The independent publishing house, in a press release the day after World Book Day, said that during the first lockdown (between March and July 2020), gardening and cooking books were popular as people turned engaged in activities they could do at home.
This time around, in 2021, people seem to be gearing up for a revival of rampant running, with books on running and career development proving popular.
2020 has also seen a resurgence of interest in social justice, spurred by the Black Lives Matter movement over the summer, Bloomsbury said, with Reni Eddo’s “Why I’m No Longer Talking To White People About Race.” -Lodge on Bloomsbury’s 2020 Best Seller List. .
Lockdown 2021, however, has seen escape fantasy fiction top readers’ lists, thanks to Sarah J. Maas’ A Court of Silver Flames, which is currently number one in many countries (and coincidentally is published by Bloomsbury).
Since the first lockdown around a year ago, there has been a surge in interest in reading, which has benefited publishing houses such as Bloomsbury.
At times over the past 12 months, it has not been possible to leisurely browse the local bookstore (if you still have one), which has led to a surge in online book sales and e-book revenue .
Bloomsbury said in its interim earnings statement (covering the six months to the end of August) that online book sales and e-book revenue grew significantly year-over-year.
This includes academic e-books, which probably shouldn’t be surprising given the amount of “distance learning” that has taken place during the shutdowns.
Bloomsbury added that it has seen an increase in sales of teaching and education books as parents shift to homeschooling their children, with The National Curriculum Outdoors series for different groups of children. age among the most popular titles.
Many children embraced reading at the start of the pandemic, according to the World Book Day charity. The majority looked online for reading inspiration, with YouTube (45%), social media (28%) and friends (31%) cited as a key source of ideas.
Young people said that reading helped them relax (40%) and made them happy (35%).
Access to books remains a serious problem, especially for disadvantaged children and families, the charity said. Although many schools have implemented quarantine programs and delivery services, 40% of elementary school children have been unable to take books home, he reported.
A year into the pandemic, reading has declined slightly in 2021, according to the latest research from Nielsen Books.

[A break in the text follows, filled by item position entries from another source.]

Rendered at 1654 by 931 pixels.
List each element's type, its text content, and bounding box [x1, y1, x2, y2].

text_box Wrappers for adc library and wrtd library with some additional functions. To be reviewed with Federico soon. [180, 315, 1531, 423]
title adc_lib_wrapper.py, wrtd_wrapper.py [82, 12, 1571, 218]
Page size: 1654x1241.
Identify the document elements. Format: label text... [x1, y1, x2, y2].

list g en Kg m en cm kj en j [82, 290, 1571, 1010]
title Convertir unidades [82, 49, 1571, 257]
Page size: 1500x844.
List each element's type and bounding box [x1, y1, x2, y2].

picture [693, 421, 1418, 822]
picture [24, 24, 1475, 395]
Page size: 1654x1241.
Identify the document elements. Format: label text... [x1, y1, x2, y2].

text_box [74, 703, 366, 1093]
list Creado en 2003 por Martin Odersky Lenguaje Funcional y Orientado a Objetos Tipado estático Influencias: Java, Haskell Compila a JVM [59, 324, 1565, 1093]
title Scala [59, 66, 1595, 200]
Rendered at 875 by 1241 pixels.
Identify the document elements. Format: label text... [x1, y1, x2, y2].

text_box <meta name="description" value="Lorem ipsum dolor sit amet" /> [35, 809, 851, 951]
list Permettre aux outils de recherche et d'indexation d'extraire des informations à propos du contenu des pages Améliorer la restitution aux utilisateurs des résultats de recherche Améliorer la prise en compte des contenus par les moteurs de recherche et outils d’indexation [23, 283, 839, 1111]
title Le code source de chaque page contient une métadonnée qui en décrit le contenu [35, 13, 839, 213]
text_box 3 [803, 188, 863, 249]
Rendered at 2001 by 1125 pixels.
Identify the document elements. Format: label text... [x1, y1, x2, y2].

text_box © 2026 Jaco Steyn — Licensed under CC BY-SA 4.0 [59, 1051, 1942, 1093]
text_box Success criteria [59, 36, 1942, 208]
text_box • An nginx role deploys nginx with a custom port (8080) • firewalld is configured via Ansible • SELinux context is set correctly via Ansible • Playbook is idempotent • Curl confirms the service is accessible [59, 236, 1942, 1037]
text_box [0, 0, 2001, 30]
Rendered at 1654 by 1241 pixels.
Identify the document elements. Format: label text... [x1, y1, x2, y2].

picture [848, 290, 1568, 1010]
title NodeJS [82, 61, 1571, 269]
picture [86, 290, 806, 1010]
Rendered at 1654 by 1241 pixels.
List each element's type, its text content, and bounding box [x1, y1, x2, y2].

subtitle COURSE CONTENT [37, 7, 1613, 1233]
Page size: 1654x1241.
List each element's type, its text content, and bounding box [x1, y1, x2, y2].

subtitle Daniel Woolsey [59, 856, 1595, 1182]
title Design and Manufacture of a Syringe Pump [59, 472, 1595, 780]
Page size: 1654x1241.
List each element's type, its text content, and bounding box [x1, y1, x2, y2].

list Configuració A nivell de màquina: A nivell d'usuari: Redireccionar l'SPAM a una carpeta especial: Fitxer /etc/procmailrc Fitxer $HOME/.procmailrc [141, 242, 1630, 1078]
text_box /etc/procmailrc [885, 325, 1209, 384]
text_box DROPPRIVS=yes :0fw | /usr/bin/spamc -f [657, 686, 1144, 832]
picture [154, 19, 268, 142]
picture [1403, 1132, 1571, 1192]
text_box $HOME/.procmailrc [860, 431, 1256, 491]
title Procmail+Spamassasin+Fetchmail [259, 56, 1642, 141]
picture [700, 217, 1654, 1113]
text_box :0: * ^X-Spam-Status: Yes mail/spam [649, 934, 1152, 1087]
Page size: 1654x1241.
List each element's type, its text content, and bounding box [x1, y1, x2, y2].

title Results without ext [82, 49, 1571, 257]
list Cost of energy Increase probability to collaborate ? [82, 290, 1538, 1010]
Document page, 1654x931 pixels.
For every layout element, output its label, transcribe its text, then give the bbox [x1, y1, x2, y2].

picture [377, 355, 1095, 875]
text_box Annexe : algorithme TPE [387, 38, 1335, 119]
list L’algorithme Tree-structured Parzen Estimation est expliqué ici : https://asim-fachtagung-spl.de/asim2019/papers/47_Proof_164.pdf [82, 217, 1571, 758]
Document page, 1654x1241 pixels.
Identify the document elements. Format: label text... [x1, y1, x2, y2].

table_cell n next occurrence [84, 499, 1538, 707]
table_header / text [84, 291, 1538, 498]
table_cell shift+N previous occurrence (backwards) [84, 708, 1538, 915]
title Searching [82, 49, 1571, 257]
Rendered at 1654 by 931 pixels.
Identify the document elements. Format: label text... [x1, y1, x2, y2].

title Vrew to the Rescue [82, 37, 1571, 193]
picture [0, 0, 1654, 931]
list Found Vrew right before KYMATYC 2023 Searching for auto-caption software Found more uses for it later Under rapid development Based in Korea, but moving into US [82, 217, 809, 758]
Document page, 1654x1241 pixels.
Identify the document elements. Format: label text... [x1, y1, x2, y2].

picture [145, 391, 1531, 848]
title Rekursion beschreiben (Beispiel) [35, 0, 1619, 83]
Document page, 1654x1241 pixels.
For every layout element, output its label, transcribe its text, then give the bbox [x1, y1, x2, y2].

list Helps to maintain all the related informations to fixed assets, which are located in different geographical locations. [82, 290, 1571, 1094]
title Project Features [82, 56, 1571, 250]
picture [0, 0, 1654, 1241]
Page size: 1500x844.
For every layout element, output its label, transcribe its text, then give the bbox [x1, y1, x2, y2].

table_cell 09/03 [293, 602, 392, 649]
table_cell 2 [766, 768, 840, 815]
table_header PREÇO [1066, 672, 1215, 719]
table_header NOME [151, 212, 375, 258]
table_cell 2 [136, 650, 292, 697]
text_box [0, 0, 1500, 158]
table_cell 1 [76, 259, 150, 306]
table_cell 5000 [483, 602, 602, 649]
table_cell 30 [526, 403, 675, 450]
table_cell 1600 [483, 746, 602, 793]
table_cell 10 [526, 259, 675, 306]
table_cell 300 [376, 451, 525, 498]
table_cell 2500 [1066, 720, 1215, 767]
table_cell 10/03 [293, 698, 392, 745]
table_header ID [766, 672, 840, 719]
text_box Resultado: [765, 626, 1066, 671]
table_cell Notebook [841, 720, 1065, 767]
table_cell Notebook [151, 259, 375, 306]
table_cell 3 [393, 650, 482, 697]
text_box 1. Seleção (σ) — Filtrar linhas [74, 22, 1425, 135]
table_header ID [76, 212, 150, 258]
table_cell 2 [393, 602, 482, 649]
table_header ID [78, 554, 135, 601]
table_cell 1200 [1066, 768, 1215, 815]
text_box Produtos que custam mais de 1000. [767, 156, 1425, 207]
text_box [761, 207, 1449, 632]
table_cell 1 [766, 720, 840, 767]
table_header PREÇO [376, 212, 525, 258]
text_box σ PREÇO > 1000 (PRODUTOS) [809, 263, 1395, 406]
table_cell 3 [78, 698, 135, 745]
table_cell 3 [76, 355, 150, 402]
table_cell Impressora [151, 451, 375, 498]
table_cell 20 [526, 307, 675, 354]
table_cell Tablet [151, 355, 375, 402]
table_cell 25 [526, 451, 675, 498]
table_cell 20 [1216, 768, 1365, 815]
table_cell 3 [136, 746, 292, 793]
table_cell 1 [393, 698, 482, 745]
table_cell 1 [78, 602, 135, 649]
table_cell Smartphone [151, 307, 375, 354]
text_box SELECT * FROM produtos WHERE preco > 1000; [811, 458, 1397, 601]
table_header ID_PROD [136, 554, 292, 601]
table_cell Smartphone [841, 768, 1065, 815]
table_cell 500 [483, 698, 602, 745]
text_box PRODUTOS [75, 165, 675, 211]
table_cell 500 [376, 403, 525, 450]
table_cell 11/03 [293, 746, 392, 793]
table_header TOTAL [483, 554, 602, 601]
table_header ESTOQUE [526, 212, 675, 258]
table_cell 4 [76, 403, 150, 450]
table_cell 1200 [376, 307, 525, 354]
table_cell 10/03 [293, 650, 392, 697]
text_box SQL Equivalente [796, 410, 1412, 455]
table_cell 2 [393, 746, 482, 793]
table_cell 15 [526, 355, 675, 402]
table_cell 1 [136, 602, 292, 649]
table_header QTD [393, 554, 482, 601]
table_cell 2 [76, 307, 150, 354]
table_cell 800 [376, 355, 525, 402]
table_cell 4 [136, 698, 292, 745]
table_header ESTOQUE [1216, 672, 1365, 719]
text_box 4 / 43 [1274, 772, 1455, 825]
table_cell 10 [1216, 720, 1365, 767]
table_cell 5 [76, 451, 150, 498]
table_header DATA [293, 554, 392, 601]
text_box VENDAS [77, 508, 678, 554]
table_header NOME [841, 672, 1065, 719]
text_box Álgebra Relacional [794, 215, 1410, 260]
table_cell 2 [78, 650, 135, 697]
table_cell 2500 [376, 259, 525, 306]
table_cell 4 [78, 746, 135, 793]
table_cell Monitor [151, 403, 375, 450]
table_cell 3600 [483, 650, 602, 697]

“It is clear that people’s lifestyles have changed during the pandemic, as has their media consumption. Books play an important role for many at the moment, and we can see that people’s reading tastes are changing depending on their circumstances,” said Nigel Newton, chief executive of Bloomsbury.
“On the other side of lockdown, books are proving to be invaluable sources of help to help parents with home schooling or to provide an hour or so of escape from the stress of lockdown. Whatever people need, the books have been there to support them in these difficult times,” he added.